CANNELLE. La justice a rendu une ordonnance de non-lieu en faveur du chasseur René Marquèze qui avait tué l'ourse.
PAS DE PROCES
Déception et indignation animent aujourd'hui le milieu de la protection de l'environnement. Personne ne comprend la décision du juge d'instruction Jean-Luc Puyo qui assigné jeudi une ordonnance de non-lieu pour René Marquèze.
Le procès n'aura donc pas lieu entre le chasseur, auteur de coups de feu mortels sur un animal protégé, le 1er novembre 2004, et les associations de défense.de la nature. Sauf si la chambre d'instruction réexamine le dossier et décide de juger l'affaire. D'ores et déjà, certaines ont dit qu'elles feraient appel de la décision comme la Sepanso et le Fonds d'intervention éco-pastoral.
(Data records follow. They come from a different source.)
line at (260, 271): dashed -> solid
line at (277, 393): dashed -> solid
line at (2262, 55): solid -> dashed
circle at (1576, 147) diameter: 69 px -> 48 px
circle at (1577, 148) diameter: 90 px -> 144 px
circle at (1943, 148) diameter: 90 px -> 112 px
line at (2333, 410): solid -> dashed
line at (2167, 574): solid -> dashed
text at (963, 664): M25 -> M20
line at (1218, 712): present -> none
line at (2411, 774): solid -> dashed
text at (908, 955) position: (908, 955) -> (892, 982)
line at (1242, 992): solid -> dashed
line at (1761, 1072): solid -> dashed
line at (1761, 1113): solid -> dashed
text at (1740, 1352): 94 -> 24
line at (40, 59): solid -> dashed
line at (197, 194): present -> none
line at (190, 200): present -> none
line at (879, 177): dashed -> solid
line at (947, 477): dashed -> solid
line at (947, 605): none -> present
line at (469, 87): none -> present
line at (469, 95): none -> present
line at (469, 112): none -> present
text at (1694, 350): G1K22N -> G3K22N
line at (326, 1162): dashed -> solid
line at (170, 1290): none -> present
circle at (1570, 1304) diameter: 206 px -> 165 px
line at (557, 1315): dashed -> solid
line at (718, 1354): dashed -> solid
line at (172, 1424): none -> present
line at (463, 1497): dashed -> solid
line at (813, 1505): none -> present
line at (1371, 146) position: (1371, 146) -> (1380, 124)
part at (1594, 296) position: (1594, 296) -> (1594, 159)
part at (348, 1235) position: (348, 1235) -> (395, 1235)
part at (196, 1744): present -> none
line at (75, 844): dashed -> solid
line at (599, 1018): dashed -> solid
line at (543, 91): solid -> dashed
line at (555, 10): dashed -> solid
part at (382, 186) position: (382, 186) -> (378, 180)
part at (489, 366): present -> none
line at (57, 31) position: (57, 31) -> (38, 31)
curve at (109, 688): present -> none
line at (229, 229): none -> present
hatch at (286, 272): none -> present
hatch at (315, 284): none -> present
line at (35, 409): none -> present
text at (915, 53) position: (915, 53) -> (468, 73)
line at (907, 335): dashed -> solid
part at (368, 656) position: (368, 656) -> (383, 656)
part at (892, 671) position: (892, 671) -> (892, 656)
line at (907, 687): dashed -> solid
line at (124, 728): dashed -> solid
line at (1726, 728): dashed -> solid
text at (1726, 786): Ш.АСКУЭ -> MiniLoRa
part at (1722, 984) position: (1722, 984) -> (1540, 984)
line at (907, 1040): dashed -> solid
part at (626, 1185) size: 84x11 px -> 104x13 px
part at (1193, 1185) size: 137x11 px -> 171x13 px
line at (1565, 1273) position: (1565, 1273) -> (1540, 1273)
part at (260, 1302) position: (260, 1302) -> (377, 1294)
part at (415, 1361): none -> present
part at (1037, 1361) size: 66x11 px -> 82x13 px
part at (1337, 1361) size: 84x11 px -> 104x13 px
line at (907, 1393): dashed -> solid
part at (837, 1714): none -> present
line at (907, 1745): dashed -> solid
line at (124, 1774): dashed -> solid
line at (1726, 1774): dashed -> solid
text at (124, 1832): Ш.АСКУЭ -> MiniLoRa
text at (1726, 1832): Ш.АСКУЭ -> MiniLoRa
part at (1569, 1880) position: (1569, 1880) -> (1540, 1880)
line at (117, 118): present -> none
L’ours est-il protégé ? Pour Gérard Caussimond, président du Fiep, « c'est pire scénario qui puisse arriver. Je suis totalement écœuré. C'est à se demander si l'ours est encore un animal protégé ? A partir du moment ou les gens peuvent aller chasse là où il y a une femelle suitée ! »
Etat de nécessité. L'ordonnance de jeudi stipule que le chasseur, au courant de la présence de la femelle, s'est trouvé en état de nécessité de tirer quand il a vu l'ourse. Tout le débat se situe sur cette battue des chasseurs, estimée inopportune par les parties civiles. Selon Jean-François Blanco, avocat du Fiep et de France Nature Environnement, «cette ordonnance réduit à néant un système basé sur la confiance : les chasseurs ne doivent pas chasser sur des zones à ours. La fédération de chasse s'y était engagée. »
Avaient le droit de chasser. La justice n'a pas tenu compte de ce contrat moral qui existe depuis des années dans les Pyrénées. Le procureur de la République, Eric Maurel, dont les réquisitions ont été reprises dans l’ordonnance, explique que «oui, les chasseurs étaient au courant que l'ourse était là, mais oui, ils avaient le droit de chasser et n'ont commis aucune effraction au droit de la chasse. La convention existe mais il n’y a pas d'incidence juridique de cette convention». Eric Maurel reconnaît cependant que René Marquèze, « en tirant sur l'ourse a commis une infraction, un délit.»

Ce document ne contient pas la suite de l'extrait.